Aile içinde çocukların doğum sıralarıyla ilgili halk arasında sıkça dile getirilen bazı klişeler var: İlk çocuk sorumluluk sahibi, ortanca biraz gözden kaçan, en küçük ise şımarık olur denir. Peki bu söylemlerin bilimsel bir karşılığı olabilir mi?
Amerika Birleşik Devletleri’nde MIT, Florida Üniversitesi ve Northwestern Üniversitesi'nden bilim insanları, bu sorunun peşine düştü. 2017'de yayımlanan ve binlerce aile verisine dayanan araştırma, ailelerin ikinci çocuklarının - özellikle erkek olanların - davranışsal sorun yaşama olasılığının, ilk doğanlara göre yüzde 20-40 daha fazla olduğunu ortaya koydu.
Araştırmanın başındaki ekonomist Joseph Doyle, bu bulguların yalnızca ev içi dinamiklerle sınırlı kalmadığını belirtiyor. İkinci çocuklar, okul hayatında daha fazla disiplin cezası alabiliyor, hatta bazı durumlarda yasal sorunlarla daha sık karşılaşabiliyor.
Peki bu fark neden kaynaklanıyor? Araştırmacılara göre temel sebeplerden biri ebeveyn ilgisinin bölünmesi. İlk çocuk tüm ilgiyi tek başına yaşarken, ikinci çocuk doğduğunda anne-baba dikkati doğal olarak ikiye bölünüyor. Ayrıca, birçok annenin ikinci doğumdan sonra iş hayatına daha erken dönmesi, küçük çocuğun birebir ebeveyn ilgisinden daha az faydalanmasına neden olabiliyor.
Bir diğer etken ise rol model konusu. İlk çocuk genellikle yetişkinleri örnek alırken, ikinci çocuk için en yakın rol model çoğu zaman ilk kardeşi oluyor. Ancak bu her zaman olumlu bir etki yaratmıyor; büyük kardeşin olumsuz davranışları küçük kardeşe daha çabuk sirayet edebiliyor.

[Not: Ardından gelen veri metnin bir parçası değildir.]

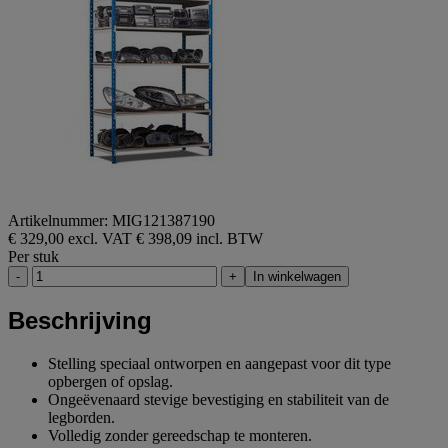
Artikelnummer: MIG121387190
€ 329,00 excl. VAT
€ 398,09 incl. BTW
Per stuk
-
+
In winkelwagen
Beschrijving
Stelling speciaal ontworpen en aangepast voor dit type
opbergen of opslag.
Ongeëvenaard stevige bevestiging en stabiliteit van de
legborden.
Volledig zonder gereedschap te monteren.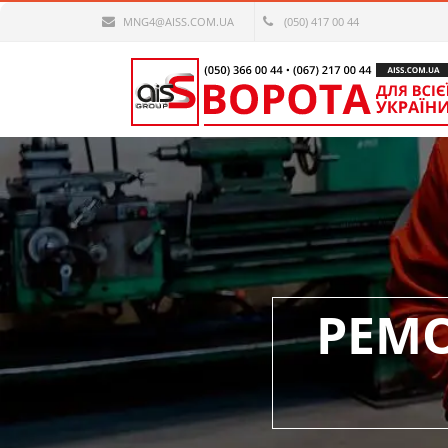
MNG4@AISS.COM.UA
(050) 417 00 44
РЕМ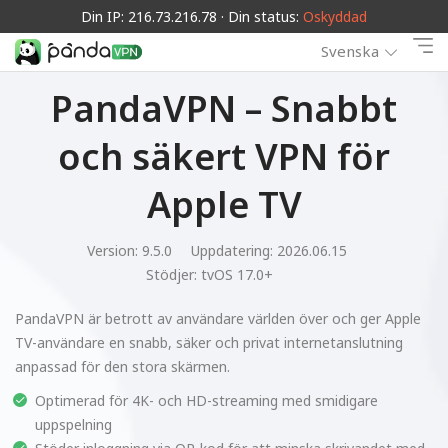
Din IP: 216.73.216.78 · Din status:
Oskyddad
Svenska
PandaVPN – Snabbt
och säkert VPN för
Apple TV
Version: 9.5.0
Uppdatering: 2026.06.15
Stödjer:
tvOS 17.0+
PandaVPN är betrott av användare världen över och ger Apple
TV-användare en snabb, säker och privat internetanslutning
anpassad för den stora skärmen.
Optimerad för 4K- och HD-streaming med smidigare
uppspelning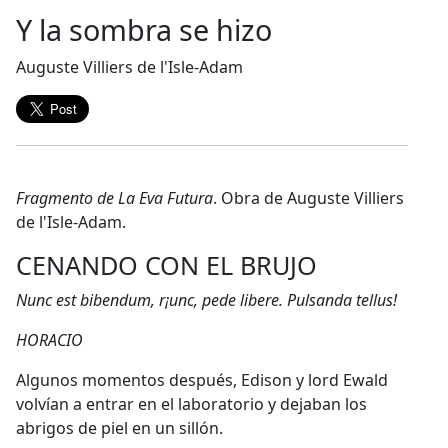
Y la sombra se hizo
Auguste Villiers de l'Isle-Adam
Fragmento de La Eva Futura
. Obra de Auguste Villiers
de l'Isle-Adam.
CENANDO CON EL BRUJO
Nunc est bibendum, r¡unc, pede libere. Pulsanda tellus!
HORACIO
Algunos momentos después, Edison y lord Ewald
volvían a entrar en el laboratorio y dejaban los
abrigos de piel en un sillón.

Elbette bu araştırma tüm aileler için geçerli evrensel bir kural sunmuyor. Her çocuk farklıdır ve içinde bulunduğu çevresel faktörler gelişimini önemli ölçüde etkiler. Ancak uzmanlar, özellikle ikinci çocuğun da en az ilk çocuk kadar “önemli ve özel” hissetmesinin, uzun vadede sağlıklı bireyler yetiştirmek açısından kritik olduğunu vurguluyor.